%%
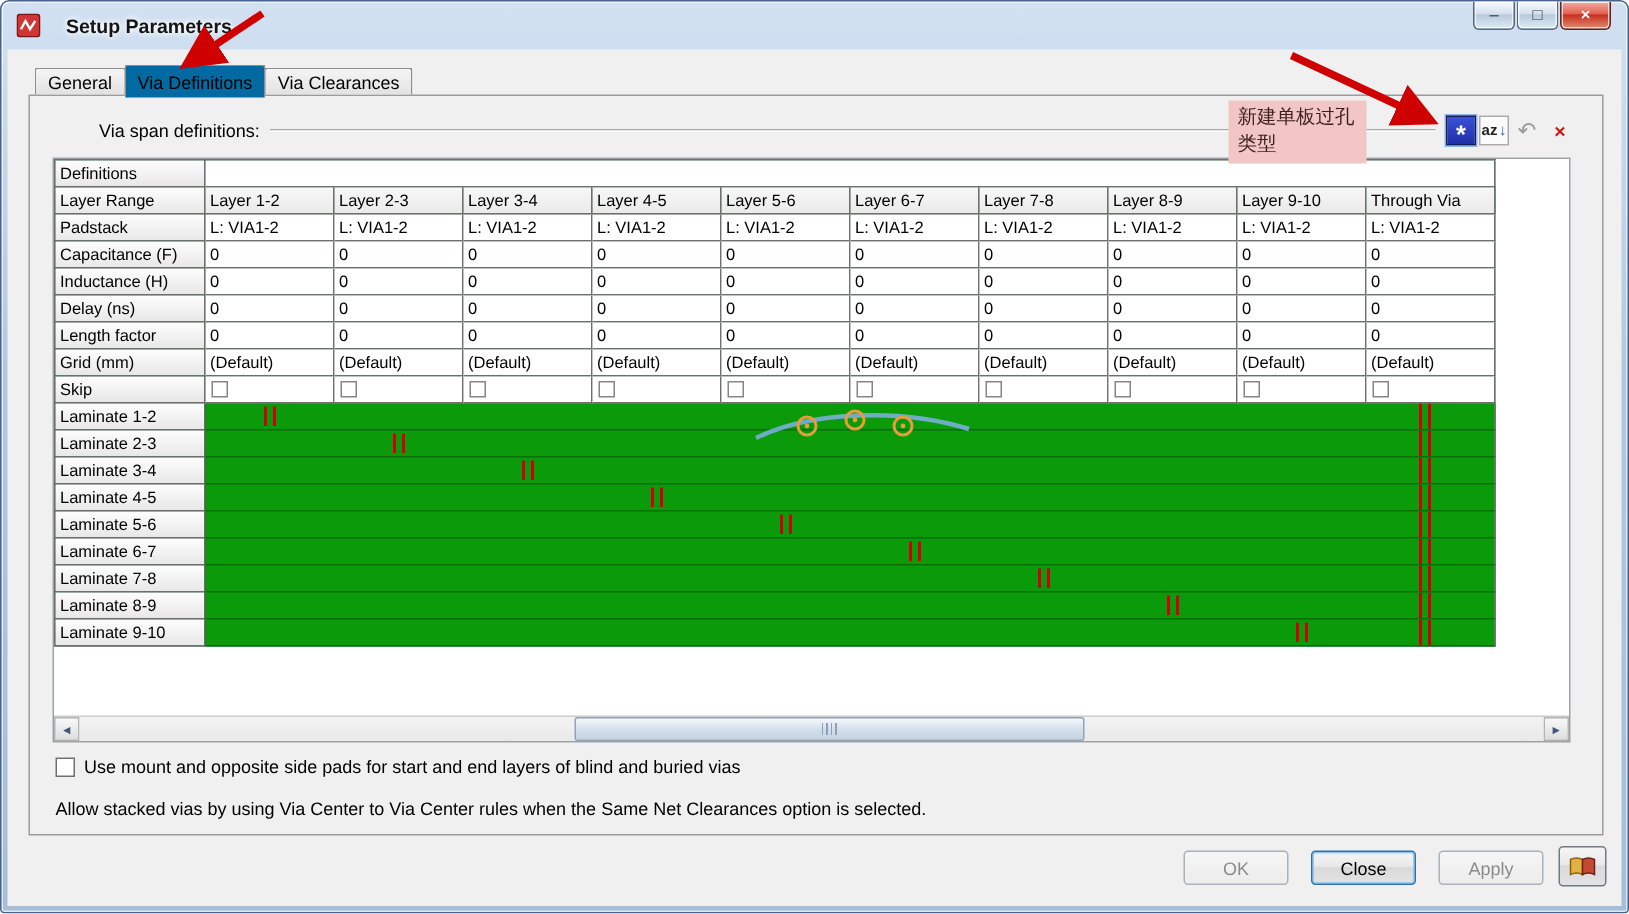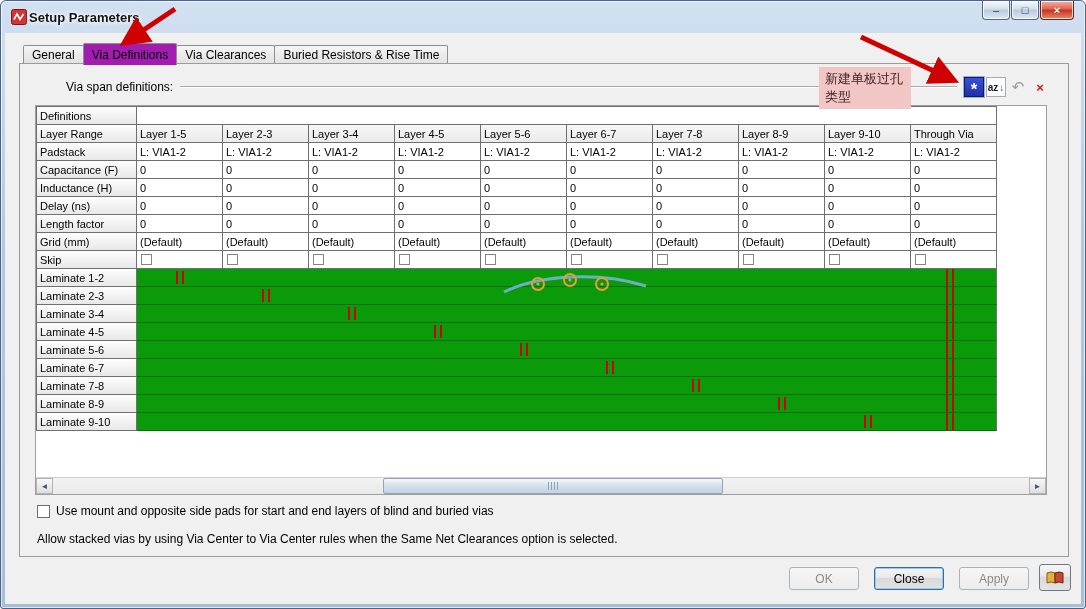"Setup Parameters" .title { margin-left: 2px -> 17px }
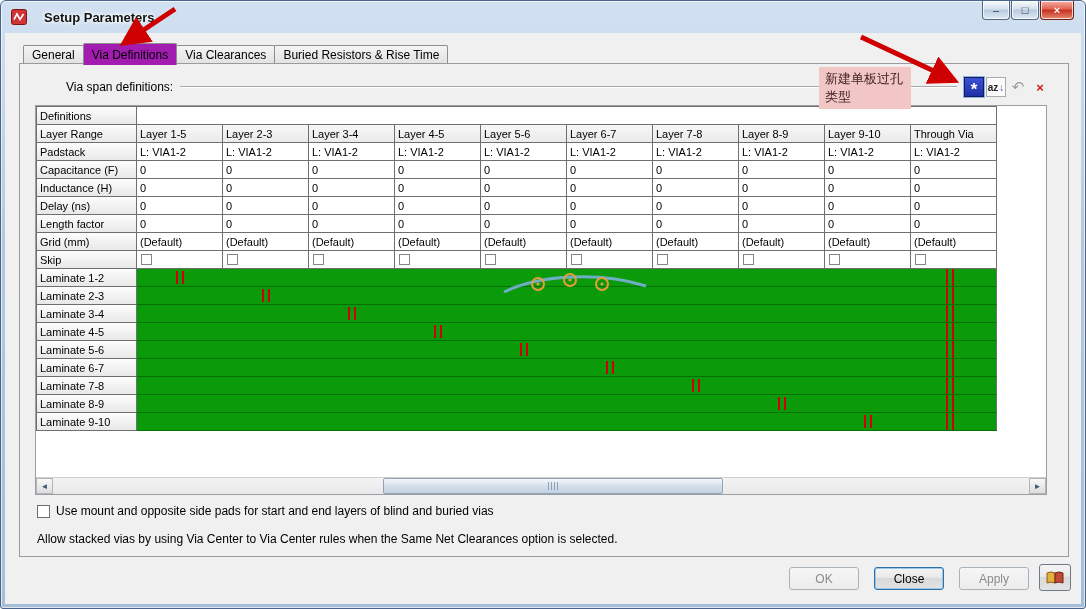"Via Definitions" .tab.active { background: #a21caf -> #0369a1 }
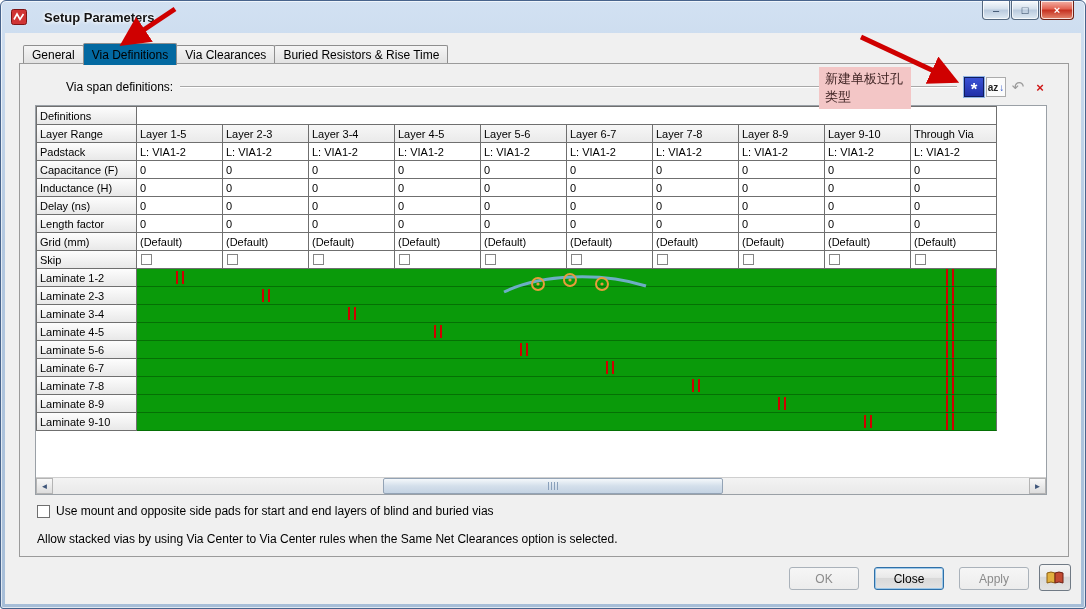"Buried Resistors & Rise Time" div.tab { html: <div>Buried Resistors &amp; Rise Time</div> -> none }
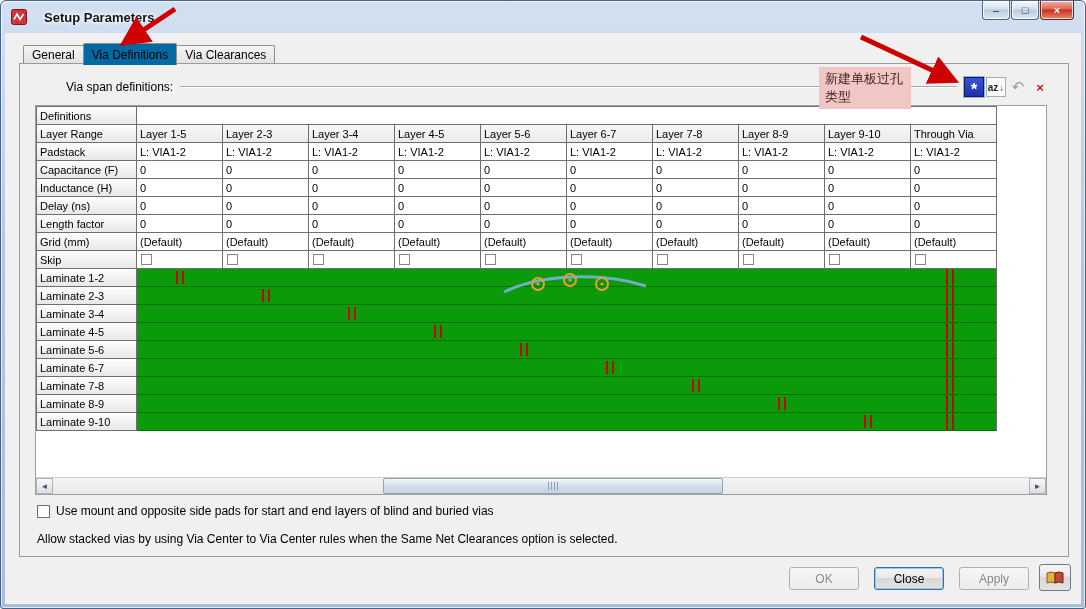"Layer 1-5" div.gcell { text: 1-5 -> 1-2 }
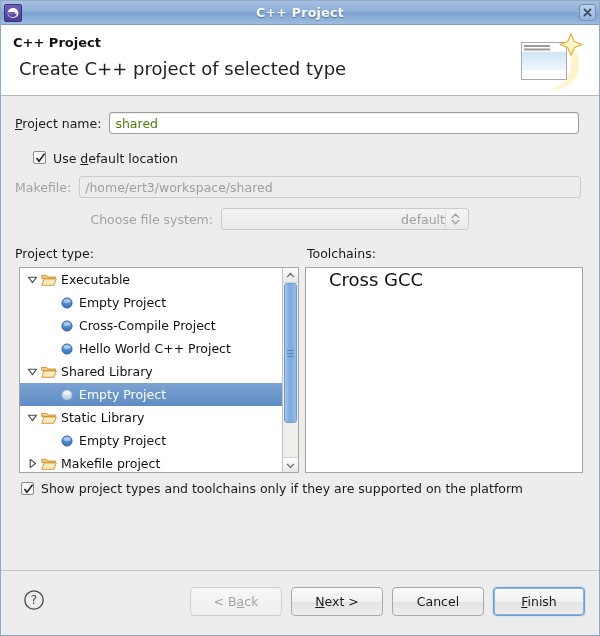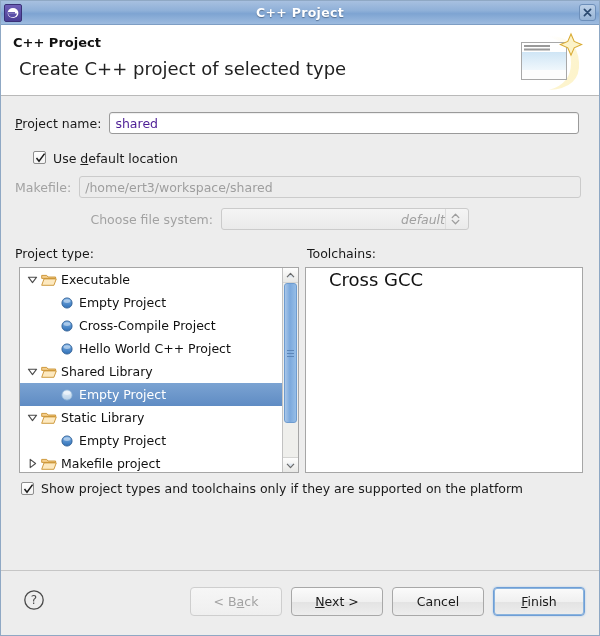"shared" .name-input { color: #4c1d95 -> #4d7c0f }
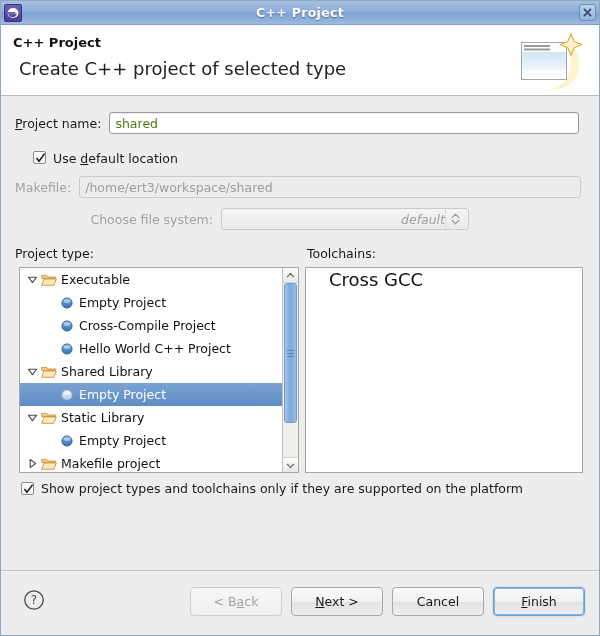"default" .combo .cval { font-style: italic -> none }
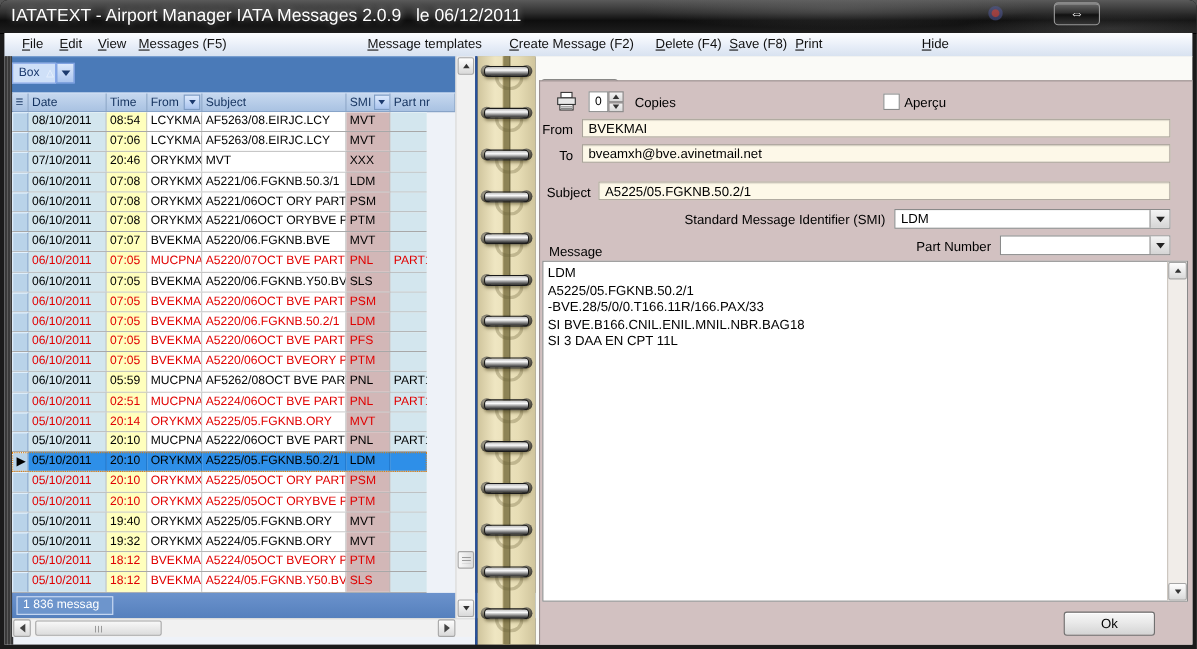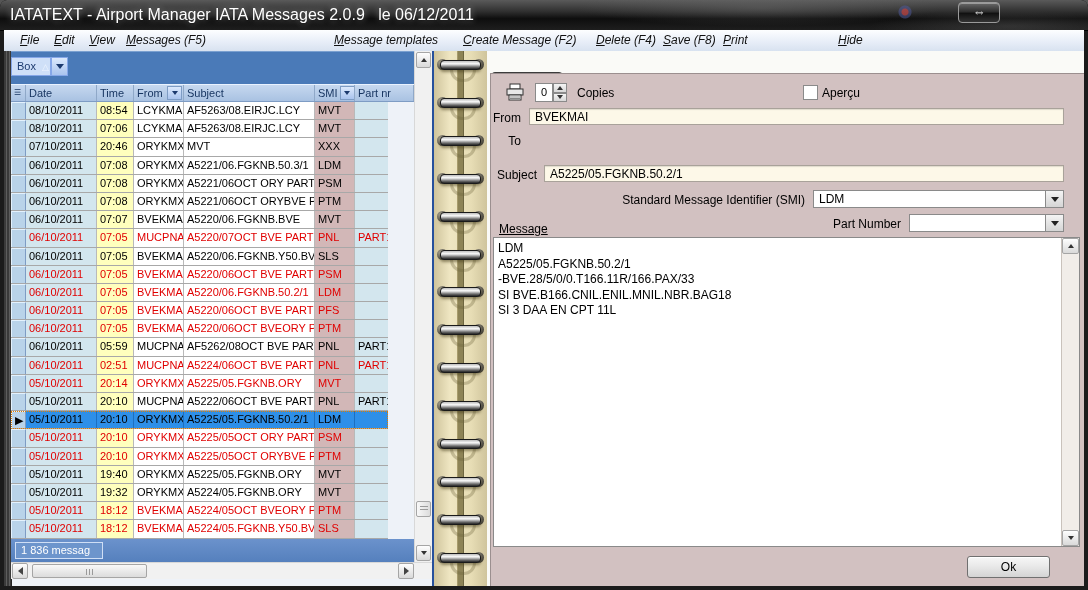"File" .menu-item { font-style: italic -> none }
%%
## TO-DO ITEM
If a record contains a picture, leave the picture out and retype everything else exactly.

## REPLY
"Setup Parameters" .title { margin-left: 2px -> 17px }
"Via Definitions" .tab.active { background: #a21caf -> #0369a1 }
"Buried Resistors & Rise Time" div.tab { html: <div>Buried Resistors &amp; Rise Time</div> -> none }
"Layer 1-5" div.gcell { text: 1-5 -> 1-2 }
"shared" .name-input { color: #4c1d95 -> #4d7c0f }
"default" .combo .cval { font-style: italic -> none }
"File" .menu-item { font-style: italic -> none }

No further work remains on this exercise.